This Anti-Theft Backpack is Solar-Powered, Has Charger and Speakers

Adrian Solgaard likes to travel.

In the past six months alone, he’s spent time in Europe, Asia and the United States.

“My office is always on my shoulders,” he says.

That experience, Solgaard says, led him to develop a more modern backpack. Called the Lifepack, Solgaard’s design has a built-in lock and a solar-enabled battery pack – which can charge phones and doubles as a set of Bluetooth speakers.  Solgaard is currently raising money on Kickstarter to fund the launch.

“What I’ve found, is when you’re moving from place to place to place all the time, it’s so easy to lose your stuff, whether that’s your passport or your pens or whatever. I’m a disorganized person by nature, but by having systems in my life,” he says, “I never lose anything.”

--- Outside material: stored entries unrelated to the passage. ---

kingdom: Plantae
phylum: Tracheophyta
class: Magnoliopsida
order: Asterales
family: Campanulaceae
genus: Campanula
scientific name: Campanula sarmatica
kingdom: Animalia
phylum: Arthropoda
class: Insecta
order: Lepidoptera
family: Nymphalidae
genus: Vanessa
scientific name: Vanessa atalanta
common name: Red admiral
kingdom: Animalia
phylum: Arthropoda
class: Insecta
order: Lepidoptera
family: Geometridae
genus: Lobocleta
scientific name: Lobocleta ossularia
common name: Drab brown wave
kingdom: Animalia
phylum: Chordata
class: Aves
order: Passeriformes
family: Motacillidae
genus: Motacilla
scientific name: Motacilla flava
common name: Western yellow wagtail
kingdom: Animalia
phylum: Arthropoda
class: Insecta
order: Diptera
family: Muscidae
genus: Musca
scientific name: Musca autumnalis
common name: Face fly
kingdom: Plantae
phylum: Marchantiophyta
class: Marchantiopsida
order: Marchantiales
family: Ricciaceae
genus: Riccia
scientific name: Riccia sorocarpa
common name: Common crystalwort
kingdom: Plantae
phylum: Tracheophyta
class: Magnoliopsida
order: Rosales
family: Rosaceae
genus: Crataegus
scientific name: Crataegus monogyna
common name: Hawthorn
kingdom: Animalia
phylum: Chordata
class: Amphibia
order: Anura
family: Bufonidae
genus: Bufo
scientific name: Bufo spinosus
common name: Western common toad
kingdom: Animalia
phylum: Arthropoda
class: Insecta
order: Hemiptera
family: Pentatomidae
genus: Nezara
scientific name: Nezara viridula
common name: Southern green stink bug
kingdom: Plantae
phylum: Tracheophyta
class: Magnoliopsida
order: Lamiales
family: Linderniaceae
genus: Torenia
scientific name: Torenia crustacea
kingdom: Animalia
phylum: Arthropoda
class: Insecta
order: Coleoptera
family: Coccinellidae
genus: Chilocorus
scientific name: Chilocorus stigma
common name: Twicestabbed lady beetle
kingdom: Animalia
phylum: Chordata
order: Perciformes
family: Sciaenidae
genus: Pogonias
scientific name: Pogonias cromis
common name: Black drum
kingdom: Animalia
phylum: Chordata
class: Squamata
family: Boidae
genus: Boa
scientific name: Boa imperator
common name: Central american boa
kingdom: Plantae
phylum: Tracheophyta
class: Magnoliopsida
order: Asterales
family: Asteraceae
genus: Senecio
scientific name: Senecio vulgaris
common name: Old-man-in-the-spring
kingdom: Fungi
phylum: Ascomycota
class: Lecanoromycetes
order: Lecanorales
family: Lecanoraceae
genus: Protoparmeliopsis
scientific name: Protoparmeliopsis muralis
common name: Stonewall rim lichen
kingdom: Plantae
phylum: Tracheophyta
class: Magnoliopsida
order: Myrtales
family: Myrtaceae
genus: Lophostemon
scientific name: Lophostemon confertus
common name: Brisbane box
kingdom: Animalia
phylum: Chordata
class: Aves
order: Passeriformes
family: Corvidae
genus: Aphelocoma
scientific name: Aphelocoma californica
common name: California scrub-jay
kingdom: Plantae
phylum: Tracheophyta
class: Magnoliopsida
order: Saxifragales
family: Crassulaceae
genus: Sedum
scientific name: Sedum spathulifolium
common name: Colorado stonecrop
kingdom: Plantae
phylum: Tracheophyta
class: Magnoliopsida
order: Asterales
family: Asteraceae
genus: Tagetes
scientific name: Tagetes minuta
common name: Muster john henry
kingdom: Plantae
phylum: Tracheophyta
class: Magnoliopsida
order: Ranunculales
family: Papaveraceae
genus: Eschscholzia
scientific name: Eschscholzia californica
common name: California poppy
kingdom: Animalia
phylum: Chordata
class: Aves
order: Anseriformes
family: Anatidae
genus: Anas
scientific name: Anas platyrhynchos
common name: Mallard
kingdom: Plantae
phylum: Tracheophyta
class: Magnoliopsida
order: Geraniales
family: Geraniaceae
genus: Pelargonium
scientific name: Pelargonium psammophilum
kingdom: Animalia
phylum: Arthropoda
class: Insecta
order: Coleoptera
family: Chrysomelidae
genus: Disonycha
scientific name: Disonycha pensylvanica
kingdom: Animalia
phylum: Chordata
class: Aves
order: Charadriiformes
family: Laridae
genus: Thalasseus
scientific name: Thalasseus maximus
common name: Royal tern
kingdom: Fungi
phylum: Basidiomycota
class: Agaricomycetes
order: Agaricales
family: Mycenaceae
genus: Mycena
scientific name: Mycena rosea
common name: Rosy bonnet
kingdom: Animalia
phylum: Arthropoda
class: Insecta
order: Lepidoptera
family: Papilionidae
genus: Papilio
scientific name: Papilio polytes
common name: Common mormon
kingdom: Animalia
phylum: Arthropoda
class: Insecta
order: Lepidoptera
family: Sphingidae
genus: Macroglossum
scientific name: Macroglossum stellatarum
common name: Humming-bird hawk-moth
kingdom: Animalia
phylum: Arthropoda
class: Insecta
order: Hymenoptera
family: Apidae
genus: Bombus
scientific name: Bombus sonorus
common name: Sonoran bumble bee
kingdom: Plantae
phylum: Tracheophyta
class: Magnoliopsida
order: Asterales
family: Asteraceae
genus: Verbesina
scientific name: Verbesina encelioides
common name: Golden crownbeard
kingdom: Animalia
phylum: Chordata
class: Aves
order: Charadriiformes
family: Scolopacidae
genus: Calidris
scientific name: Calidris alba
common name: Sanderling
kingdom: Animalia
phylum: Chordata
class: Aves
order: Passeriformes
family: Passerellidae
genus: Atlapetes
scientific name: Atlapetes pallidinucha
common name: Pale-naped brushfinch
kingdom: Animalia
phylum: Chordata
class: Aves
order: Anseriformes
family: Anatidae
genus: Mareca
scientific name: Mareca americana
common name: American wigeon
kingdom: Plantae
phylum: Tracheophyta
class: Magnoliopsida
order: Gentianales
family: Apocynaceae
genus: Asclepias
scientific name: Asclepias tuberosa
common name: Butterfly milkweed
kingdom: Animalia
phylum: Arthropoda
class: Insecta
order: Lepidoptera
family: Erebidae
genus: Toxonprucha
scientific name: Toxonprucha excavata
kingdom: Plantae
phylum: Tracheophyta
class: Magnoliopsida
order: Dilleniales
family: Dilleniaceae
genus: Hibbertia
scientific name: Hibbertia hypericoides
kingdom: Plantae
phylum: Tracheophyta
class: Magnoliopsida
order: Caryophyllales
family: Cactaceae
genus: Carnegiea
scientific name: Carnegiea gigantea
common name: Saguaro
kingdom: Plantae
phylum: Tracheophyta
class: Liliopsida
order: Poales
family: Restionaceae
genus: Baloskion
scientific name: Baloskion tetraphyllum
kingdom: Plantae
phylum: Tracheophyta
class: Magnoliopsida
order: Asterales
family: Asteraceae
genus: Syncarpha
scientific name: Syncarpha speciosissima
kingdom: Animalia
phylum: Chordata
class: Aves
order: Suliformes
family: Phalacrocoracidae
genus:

It’s a philosophy that applies to the bag. Hidden pockets in the back can store credit cards and passports, while the main part of the bag is divided into two separate compartments – one for things like clothes, the other things like a laptop and notebooks.

That way, Solgaard says, even backpackers don’t have to worry about pulling out their underwear at a business meeting.

The idea, though, started with the lock. It’s something he says he’s been thinking about since he first started travelling in 2005.

But while the idea was floating around in his head, Solgaard says it didn’t come together until he was having coffee with friend in Barcelona and they didn’t even notice that her bag had been stolen until it was time to leave.

“I just thought, right, it’s time to actually make this happen and a lock isn’t enough, a lock is the start, really what you need is the entire package,” he says.

The lock itself isn’t just for locking the bag shut, it can also be used to lock the bag to something, the way you’d use a bike lock.

There are also the additional features – like the battery bank/speakers, which use a solar panel to stay charged.

The process of putting it all together involved “making really shitty prototypes really quickly,” he says, “and then throwing it out to friends.”

Getting other people involved was crucial, he says, he didn’t want to make a product that was just for himself.

This is Solgaard’s second Kickstarter campaign; in 2013, he raised over $50,000 to make a bike lock that can be stored inside the frame of a bike.

It was a learning experience, Solgaard says and he plans to put those lessons to use on this campaign. He says he’s more organized and has a better sense of what feedback he should take.

So far it has raised over $131,000—well over its $20,000 goal. A Lifepack will cost backers early backers $125.